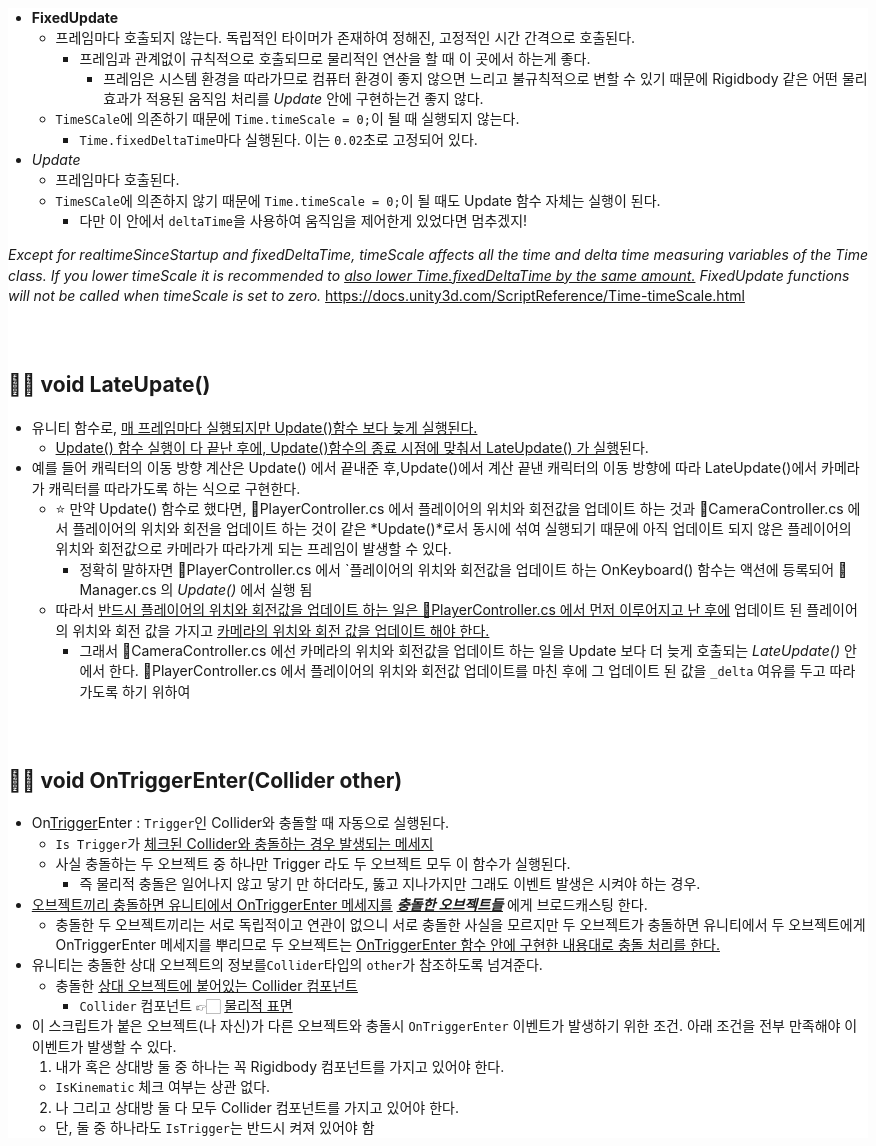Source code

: - **FixedUpdate**
  - 프레임마다 호출되지 않는다. 독립적인 타이머가 존재하여 정해진, 고정적인 시간 간격으로 호출된다.
    - 프레임과 관계없이 규칙적으로 호출되므로 물리적인 연산을 할 때 이 곳에서 하는게 좋다.
      - 프레임은 시스템 환경을 따라가므로 컴퓨터 환경이 좋지 않으면 느리고 불규칙적으로 변할 수 있기 때문에 Rigidbody 같은 어떤 물리 효과가 적용된 움직임 처리를 *Update* 안에 구현하는건 좋지 않다.
  - `TimeSCale`에 의존하기 때문에 `Time.timeScale = 0;`이 될 때 실행되지 않는다.
    - `Time.fixedDeltaTime`마다 실행된다. 이는 `0.02`초로 고정되어 있다.
- *Update*
  - 프레임마다 호출된다. 
  - `TimeSCale`에 의존하지 않기 때문에 `Time.timeScale = 0;`이 될 때도 Update 함수 자체는 실행이 된다.
    - 다만 이 안에서 `deltaTime`을 사용하여 움직임을 제어한게 있었다면 멈추겠지! 

*Except for realtimeSinceStartup and fixedDeltaTime, timeScale affects all the time and delta time measuring variables of the Time class. If you lower timeScale it is recommended to <u>also lower Time.fixedDeltaTime by the same amount.</u> FixedUpdate functions will not be called when timeScale is set to zero.* <https://docs.unity3d.com/ScriptReference/Time-timeScale.html>

<br>

## 👩‍🦰 void LateUpate()
  - 유니티 함수로, <u>매 프레임마다 실행되지만 Update()함수 보다 늦게 실행된다.</u>
    - <u>Update() 함수 실행이 다 끝난 후에, Update()함수의 종료 시점에 맞춰서 LateUpdate() 가 실행</u>된다.
  - 예를 들어 캐릭터의 이동 방향 계산은 Update() 에서 끝내준 후,Update()에서 계산 끝낸 캐릭터의 이동 방향에 따라 LateUpdate()에서 카메라가 캐릭터를 따라가도록 하는 식으로 구현한다.
    - ⭐ 만약 Update() 함수로 했다면, 📜PlayerController.cs 에서  플레이어의 위치와 회전값을 업데이트 하는 것과 📜CameraController.cs 에서 플레이어의 위치와 회전을 업데이트 하는 것이 같은 *Update()*로서 동시에 섞여 실행되기 때문에 아직 업데이트 되지 않은 플레이어의 위치와 회전값으로 카메라가 따라가게 되는 프레임이 발생할 수 있다.
      - 정확히 말하자면 📜PlayerController.cs 에서 `플레이어의 위치와 회전값을 업데이트 하는 OnKeyboard() 함수는 액션에 등록되어 📜Manager.cs 의 *Update()* 에서 실행 됨
    - 따라서 <u>반드시 플레이어의 위치와 회전값을 업데이트 하는 일은 📜PlayerController.cs 에서 먼저 이루어지고 난 후에</u> 업데이트 된 플레이어의 위치와 회전 값을 가지고 <u>카메라의 위치와 회전 값을 업데이트 해야 한다.</u>
      - 그래서 📜CameraController.cs 에선 카메라의 위치와 회전값을 업데이트 하는 일을 Update 보다 더 늦게 호출되는 *LateUpdate()* 안에서 한다. 📜PlayerController.cs 에서 플레이어의 위치와 회전값 업데이트를 마친 후에 그 업데이트 된 값을 `_delta` 여유를 두고 따라가도록 하기 위하여 

<br>

## 👩‍🦰 void OnTriggerEnter(Collider other)
- On<u>Trigger</u>Enter : `Trigger`인 Collider와 충돌할 때 자동으로 실행된다. 
  - `Is Trigger`가 <u>체크된 Collider와 충돌하는 경우 발생되는 메세지</u>
  - 사실 충돌하는 두 오브젝트 중 하나만 Trigger 라도 두 오브젝트 모두 이 함수가 실행된다.
    - 즉 물리적 충돌은 일어나지 않고 닿기 만 하더라도, 뚫고 지나가지만 그래도 이벤트 발생은 시켜야 하는 경우.
- <u>오브젝트끼리 충돌하면 유니티에서 OnTriggerEnter 메세지를</u> ***<u>충돌한 오브젝트들</u>*** 에게 브로드캐스팅 한다.
  - 충돌한 두 오브젝트끼리는 서로 독립적이고 연관이 없으니 서로 충돌한 사실을 모르지만 두 오브젝트가 충돌하면 유니티에서 두 오브젝트에게 OnTriggerEnter 메세지를 뿌리므로 두 오브젝트는 <u>OnTriggerEnter 함수 안에 구현한 내용대로 충돌 처리를 한다.</u>
- 유니티는 충돌한 상대 오브젝트의 정보를`Collider`타입의 `other`가 참조하도록 넘겨준다.  
  - 충돌한 <u>상대 오브젝트에 붙어있는 Collider 컴포넌트</u> 
    - `Collider` 컴포넌트 👉🏻 <u>물리적 표면</u>
- 이 스크립트가 붙은 오브젝트(나 자신)가 다른 오브젝트와 충돌시 `OnTriggerEnter` 이벤트가 발생하기 위한 조건. 아래 조건을 전부 만족해야 이 이벤트가 발생할 수 있다.
  1. 내가 혹은 상대방 둘 중 하나는 꼭 Rigidbody 컴포넌트를 가지고 있어야 한다. 
    - `IsKinematic` 체크 여부는 상관 없다.
  2. 나 그리고 상대방 둘 다 모두 Collider 컴포넌트를 가지고 있어야 한다.
    - 단, 둘 중 하나라도 `IsTrigger`는 반드시 켜져 있어야 함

========================

## [Exercise objective]
Reproduce every line of the records above verbatim, leaving out the pictures.

## [Solution to this task]
Source code

: - **FixedUpdate**
  - 프레임마다 호출되지 않는다. 독립적인 타이머가 존재하여 정해진, 고정적인 시간 간격으로 호출된다.
    - 프레임과 관계없이 규칙적으로 호출되므로 물리적인 연산을 할 때 이 곳에서 하는게 좋다.
      - 프레임은 시스템 환경을 따라가므로 컴퓨터 환경이 좋지 않으면 느리고 불규칙적으로 변할 수 있기 때문에 Rigidbody 같은 어떤 물리 효과가 적용된 움직임 처리를 *Update* 안에 구현하는건 좋지 않다.
  - `TimeSCale`에 의존하기 때문에 `Time.timeScale = 0;`이 될 때 실행되지 않는다.
    - `Time.fixedDeltaTime`마다 실행된다. 이는 `0.02`초로 고정되어 있다.
- *Update*
  - 프레임마다 호출된다. 
  - `TimeSCale`에 의존하지 않기 때문에 `Time.timeScale = 0;`이 될 때도 Update 함수 자체는 실행이 된다.
    - 다만 이 안에서 `deltaTime`을 사용하여 움직임을 제어한게 있었다면 멈추겠지! 

*Except for realtimeSinceStartup and fixedDeltaTime, timeScale affects all the time and delta time measuring variables of the Time class. If you lower timeScale it is recommended to <u>also lower Time.fixedDeltaTime by the same amount.</u> FixedUpdate functions will not be called when timeScale is set to zero.* <https://docs.unity3d.com/ScriptReference/Time-timeScale.html>

<br>

## 👩‍🦰 void LateUpate()
  - 유니티 함수로, <u>매 프레임마다 실행되지만 Update()함수 보다 늦게 실행된다.</u>
    - <u>Update() 함수 실행이 다 끝난 후에, Update()함수의 종료 시점에 맞춰서 LateUpdate() 가 실행</u>된다.
  - 예를 들어 캐릭터의 이동 방향 계산은 Update() 에서 끝내준 후,Update()에서 계산 끝낸 캐릭터의 이동 방향에 따라 LateUpdate()에서 카메라가 캐릭터를 따라가도록 하는 식으로 구현한다.
    - ⭐ 만약 Update() 함수로 했다면, 📜PlayerController.cs 에서  플레이어의 위치와 회전값을 업데이트 하는 것과 📜CameraController.cs 에서 플레이어의 위치와 회전을 업데이트 하는 것이 같은 *Update()*로서 동시에 섞여 실행되기 때문에 아직 업데이트 되지 않은 플레이어의 위치와 회전값으로 카메라가 따라가게 되는 프레임이 발생할 수 있다.
      - 정확히 말하자면 📜PlayerController.cs 에서 `플레이어의 위치와 회전값을 업데이트 하는 OnKeyboard() 함수는 액션에 등록되어 📜Manager.cs 의 *Update()* 에서 실행 됨
    - 따라서 <u>반드시 플레이어의 위치와 회전값을 업데이트 하는 일은 📜PlayerController.cs 에서 먼저 이루어지고 난 후에</u> 업데이트 된 플레이어의 위치와 회전 값을 가지고 <u>카메라의 위치와 회전 값을 업데이트 해야 한다.</u>
      - 그래서 📜CameraController.cs 에선 카메라의 위치와 회전값을 업데이트 하는 일을 Update 보다 더 늦게 호출되는 *LateUpdate()* 안에서 한다. 📜PlayerController.cs 에서 플레이어의 위치와 회전값 업데이트를 마친 후에 그 업데이트 된 값을 `_delta` 여유를 두고 따라가도록 하기 위하여 

<br>

## 👩‍🦰 void OnTriggerEnter(Collider other)
- On<u>Trigger</u>Enter : `Trigger`인 Collider와 충돌할 때 자동으로 실행된다. 
  - `Is Trigger`가 <u>체크된 Collider와 충돌하는 경우 발생되는 메세지</u>
  - 사실 충돌하는 두 오브젝트 중 하나만 Trigger 라도 두 오브젝트 모두 이 함수가 실행된다.
    - 즉 물리적 충돌은 일어나지 않고 닿기 만 하더라도, 뚫고 지나가지만 그래도 이벤트 발생은 시켜야 하는 경우.
- <u>오브젝트끼리 충돌하면 유니티에서 OnTriggerEnter 메세지를</u> ***<u>충돌한 오브젝트들</u>*** 에게 브로드캐스팅 한다.
  - 충돌한 두 오브젝트끼리는 서로 독립적이고 연관이 없으니 서로 충돌한 사실을 모르지만 두 오브젝트가 충돌하면 유니티에서 두 오브젝트에게 OnTriggerEnter 메세지를 뿌리므로 두 오브젝트는 <u>OnTriggerEnter 함수 안에 구현한 내용대로 충돌 처리를 한다.</u>
- 유니티는 충돌한 상대 오브젝트의 정보를`Collider`타입의 `other`가 참조하도록 넘겨준다.  
  - 충돌한 <u>상대 오브젝트에 붙어있는 Collider 컴포넌트</u> 
    - `Collider` 컴포넌트 👉🏻 <u>물리적 표면</u>
- 이 스크립트가 붙은 오브젝트(나 자신)가 다른 오브젝트와 충돌시 `OnTriggerEnter` 이벤트가 발생하기 위한 조건. 아래 조건을 전부 만족해야 이 이벤트가 발생할 수 있다.
  1. 내가 혹은 상대방 둘 중 하나는 꼭 Rigidbody 컴포넌트를 가지고 있어야 한다. 
    - `IsKinematic` 체크 여부는 상관 없다.
  2. 나 그리고 상대방 둘 다 모두 Collider 컴포넌트를 가지고 있어야 한다.
    - 단, 둘 중 하나라도 `IsTrigger`는 반드시 켜져 있어야 함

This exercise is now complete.